For instance, your employer is legally obligated to use demonstrably objective criteria to discern who might be at risk and they must consult all effected employees as soon as possible about potential redundancies. Everyone is permitted to have a colleague or legal or union representative with them during redundancy meetings.

You are free to ask to see whatever criteria were used to decide who will be made redundant and if you are unhappy with the methods used or reasons given you can always appeal to an independent tribunal - in fact your bosses are required to remind you of your right to appeal when they send approach you with a redundancy notice.

Remember, however it might feel at the time, redundancy is not at all the same as being fired and employers have to both explain why the redundancy is happening as well as look at potential ways to avoid it.

In fact there is an obligation upon your bosses to find other work for you within the company if your last job became redundant. This doesn't mean they have to create a job for you that isn't there, but it does mean you can ask to review all the current vacancies in your company and try for them if you have the required experience and qualifications. You can even try a new job within the company for a trial period to see if you are suitable for it (and vice-versa), all without effecting your right to your redundancy payment.

The redundancy payments are protected by law and you are eligible for one if you have worked for two or more years service at the company.

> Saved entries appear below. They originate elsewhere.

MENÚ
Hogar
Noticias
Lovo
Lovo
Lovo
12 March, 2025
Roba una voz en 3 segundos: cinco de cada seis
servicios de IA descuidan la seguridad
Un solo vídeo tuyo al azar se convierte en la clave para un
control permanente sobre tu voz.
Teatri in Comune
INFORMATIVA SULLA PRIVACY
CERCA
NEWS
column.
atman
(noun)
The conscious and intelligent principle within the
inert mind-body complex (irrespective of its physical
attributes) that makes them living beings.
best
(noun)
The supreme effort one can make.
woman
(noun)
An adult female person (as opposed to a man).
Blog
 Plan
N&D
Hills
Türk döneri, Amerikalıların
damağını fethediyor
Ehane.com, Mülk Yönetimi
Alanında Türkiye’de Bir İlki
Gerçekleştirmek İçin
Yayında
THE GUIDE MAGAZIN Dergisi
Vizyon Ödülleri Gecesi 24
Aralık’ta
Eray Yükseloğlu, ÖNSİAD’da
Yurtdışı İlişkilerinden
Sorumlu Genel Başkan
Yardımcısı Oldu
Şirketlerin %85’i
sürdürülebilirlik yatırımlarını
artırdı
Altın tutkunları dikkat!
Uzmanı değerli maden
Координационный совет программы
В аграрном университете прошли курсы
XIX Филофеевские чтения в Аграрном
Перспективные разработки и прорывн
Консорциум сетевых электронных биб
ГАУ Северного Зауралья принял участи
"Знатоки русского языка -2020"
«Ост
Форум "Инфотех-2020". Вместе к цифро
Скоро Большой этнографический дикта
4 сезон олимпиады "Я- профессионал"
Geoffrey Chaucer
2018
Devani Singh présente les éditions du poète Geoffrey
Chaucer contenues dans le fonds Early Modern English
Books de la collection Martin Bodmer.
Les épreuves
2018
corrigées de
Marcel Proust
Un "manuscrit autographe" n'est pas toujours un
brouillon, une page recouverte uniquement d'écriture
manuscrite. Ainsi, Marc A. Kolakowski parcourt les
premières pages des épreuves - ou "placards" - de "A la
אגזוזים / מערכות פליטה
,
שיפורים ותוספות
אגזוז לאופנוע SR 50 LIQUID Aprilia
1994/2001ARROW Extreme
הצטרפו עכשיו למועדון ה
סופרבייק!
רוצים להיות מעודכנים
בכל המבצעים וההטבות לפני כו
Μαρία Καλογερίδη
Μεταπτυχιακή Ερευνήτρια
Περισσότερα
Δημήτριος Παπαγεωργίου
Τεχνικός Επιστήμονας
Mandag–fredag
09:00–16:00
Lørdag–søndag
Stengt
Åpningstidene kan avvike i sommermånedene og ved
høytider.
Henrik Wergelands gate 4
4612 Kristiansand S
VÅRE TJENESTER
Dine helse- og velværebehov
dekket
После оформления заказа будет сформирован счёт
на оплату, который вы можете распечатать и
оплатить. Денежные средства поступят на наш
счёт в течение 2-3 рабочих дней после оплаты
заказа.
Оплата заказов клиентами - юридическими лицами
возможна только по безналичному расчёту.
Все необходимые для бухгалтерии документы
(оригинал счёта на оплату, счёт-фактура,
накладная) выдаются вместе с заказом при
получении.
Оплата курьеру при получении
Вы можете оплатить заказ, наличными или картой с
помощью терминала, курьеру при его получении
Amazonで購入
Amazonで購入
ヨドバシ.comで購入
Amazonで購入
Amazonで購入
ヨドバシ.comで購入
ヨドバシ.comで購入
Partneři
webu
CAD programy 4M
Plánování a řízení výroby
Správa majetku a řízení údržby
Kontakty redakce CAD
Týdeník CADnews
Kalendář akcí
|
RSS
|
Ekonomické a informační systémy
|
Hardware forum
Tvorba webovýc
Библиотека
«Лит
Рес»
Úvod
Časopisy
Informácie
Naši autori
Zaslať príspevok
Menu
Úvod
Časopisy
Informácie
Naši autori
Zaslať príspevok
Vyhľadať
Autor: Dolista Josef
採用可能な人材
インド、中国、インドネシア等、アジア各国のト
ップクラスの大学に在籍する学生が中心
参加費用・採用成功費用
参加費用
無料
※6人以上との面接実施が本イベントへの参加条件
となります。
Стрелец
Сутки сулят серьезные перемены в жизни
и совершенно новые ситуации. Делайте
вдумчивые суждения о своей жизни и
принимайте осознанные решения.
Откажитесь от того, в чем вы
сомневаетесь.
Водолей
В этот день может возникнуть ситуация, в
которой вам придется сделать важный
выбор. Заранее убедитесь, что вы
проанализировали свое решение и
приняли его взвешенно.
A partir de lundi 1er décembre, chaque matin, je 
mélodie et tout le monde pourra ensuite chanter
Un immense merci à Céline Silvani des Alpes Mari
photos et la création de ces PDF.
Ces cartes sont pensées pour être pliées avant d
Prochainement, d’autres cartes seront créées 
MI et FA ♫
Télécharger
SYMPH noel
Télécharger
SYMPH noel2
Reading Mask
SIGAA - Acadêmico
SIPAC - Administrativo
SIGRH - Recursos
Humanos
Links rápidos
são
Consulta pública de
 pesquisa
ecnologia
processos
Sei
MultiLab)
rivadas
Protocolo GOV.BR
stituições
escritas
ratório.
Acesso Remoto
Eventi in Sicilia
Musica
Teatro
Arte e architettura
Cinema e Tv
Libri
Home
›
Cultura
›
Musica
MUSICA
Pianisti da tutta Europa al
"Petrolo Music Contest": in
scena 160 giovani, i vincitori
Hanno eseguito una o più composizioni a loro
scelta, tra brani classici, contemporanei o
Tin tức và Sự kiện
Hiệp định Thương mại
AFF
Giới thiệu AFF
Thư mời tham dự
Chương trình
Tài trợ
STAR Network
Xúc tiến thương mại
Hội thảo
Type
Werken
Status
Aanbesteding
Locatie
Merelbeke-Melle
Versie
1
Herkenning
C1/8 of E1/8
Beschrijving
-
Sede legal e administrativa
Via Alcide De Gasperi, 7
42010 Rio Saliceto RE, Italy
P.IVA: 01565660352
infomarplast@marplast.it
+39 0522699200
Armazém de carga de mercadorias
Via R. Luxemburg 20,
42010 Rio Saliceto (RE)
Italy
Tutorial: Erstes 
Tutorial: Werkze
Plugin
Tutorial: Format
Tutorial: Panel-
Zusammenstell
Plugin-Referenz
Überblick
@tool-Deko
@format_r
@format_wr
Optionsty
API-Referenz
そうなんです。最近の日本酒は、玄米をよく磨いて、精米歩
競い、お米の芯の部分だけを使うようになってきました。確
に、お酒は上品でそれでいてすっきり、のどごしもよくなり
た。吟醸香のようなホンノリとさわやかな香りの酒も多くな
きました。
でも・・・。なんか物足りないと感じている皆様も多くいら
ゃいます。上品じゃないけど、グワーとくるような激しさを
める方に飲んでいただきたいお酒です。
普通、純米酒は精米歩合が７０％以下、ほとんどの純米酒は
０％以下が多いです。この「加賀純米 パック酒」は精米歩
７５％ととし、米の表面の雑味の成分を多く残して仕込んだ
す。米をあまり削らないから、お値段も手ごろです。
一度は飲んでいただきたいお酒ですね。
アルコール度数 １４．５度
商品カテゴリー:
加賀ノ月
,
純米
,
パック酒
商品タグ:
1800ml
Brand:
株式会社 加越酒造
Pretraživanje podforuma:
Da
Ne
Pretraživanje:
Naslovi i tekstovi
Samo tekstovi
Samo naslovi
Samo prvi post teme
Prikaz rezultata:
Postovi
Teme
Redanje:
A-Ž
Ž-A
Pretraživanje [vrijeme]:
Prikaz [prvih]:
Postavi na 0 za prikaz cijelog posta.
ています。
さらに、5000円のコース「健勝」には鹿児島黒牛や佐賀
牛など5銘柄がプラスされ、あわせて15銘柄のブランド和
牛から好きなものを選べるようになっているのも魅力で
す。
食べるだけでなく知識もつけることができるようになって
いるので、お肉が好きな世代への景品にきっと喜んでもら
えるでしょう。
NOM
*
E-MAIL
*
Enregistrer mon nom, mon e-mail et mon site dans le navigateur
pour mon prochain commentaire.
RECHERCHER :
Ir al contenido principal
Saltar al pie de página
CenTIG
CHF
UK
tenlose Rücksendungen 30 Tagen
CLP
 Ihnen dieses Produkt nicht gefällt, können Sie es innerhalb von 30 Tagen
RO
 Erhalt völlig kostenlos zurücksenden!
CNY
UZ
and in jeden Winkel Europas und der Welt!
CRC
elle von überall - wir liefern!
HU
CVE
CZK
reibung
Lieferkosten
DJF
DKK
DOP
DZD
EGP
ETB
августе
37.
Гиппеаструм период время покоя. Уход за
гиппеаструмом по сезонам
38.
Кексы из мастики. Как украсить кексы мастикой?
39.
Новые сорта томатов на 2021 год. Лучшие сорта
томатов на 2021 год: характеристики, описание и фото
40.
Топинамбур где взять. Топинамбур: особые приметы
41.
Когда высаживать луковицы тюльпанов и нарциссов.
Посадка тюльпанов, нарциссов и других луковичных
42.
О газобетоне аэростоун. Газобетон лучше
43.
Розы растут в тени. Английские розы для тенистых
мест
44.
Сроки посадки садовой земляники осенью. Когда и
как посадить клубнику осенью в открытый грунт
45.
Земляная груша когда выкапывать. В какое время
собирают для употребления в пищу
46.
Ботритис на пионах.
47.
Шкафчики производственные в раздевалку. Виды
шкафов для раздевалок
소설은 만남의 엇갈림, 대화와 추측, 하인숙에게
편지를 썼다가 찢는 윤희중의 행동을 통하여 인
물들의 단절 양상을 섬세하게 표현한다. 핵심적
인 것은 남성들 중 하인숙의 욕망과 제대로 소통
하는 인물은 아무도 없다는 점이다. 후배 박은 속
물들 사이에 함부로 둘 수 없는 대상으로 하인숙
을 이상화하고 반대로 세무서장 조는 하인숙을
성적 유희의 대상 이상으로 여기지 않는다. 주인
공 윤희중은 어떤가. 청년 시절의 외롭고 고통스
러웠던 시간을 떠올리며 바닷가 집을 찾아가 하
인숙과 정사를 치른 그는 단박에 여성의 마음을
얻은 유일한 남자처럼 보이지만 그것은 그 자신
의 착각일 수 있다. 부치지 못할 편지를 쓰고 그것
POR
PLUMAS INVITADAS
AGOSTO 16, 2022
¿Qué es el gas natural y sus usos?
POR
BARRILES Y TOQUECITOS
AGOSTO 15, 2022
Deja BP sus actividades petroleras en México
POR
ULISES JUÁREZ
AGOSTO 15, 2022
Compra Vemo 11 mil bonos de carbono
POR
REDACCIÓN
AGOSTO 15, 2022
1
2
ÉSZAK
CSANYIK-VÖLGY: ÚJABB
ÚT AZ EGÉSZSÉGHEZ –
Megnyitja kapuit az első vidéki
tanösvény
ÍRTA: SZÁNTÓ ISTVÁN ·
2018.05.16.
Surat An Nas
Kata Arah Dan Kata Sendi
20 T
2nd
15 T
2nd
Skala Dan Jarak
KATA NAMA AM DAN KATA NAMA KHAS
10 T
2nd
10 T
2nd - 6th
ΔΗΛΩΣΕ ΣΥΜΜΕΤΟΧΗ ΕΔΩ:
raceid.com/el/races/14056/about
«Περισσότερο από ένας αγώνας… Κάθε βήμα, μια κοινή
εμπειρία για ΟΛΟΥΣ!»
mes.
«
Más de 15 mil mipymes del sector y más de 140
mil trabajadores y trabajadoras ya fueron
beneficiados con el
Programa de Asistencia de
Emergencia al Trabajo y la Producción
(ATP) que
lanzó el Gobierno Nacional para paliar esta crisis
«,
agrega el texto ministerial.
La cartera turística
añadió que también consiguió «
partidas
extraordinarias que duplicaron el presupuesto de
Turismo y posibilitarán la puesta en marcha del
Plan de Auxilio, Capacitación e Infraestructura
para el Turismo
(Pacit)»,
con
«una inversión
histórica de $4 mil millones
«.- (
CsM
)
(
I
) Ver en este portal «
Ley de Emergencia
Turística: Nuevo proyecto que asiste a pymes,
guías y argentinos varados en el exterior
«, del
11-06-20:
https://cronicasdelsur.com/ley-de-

The payment is generally a week's pay for every year you've worked there, unless you are 41 or over in which case you ware entitled to one and a half weeks's pay for every year you've worked there - although in both of these cases the pay is capped at £330 per week.

Some employers offer a more substantial redundancy payoff so be sure to check with your official employment paperwork to check what you are due.

A decent redundancy package can often cover most of your costs until you find a new job or until an income protection policy becomes active.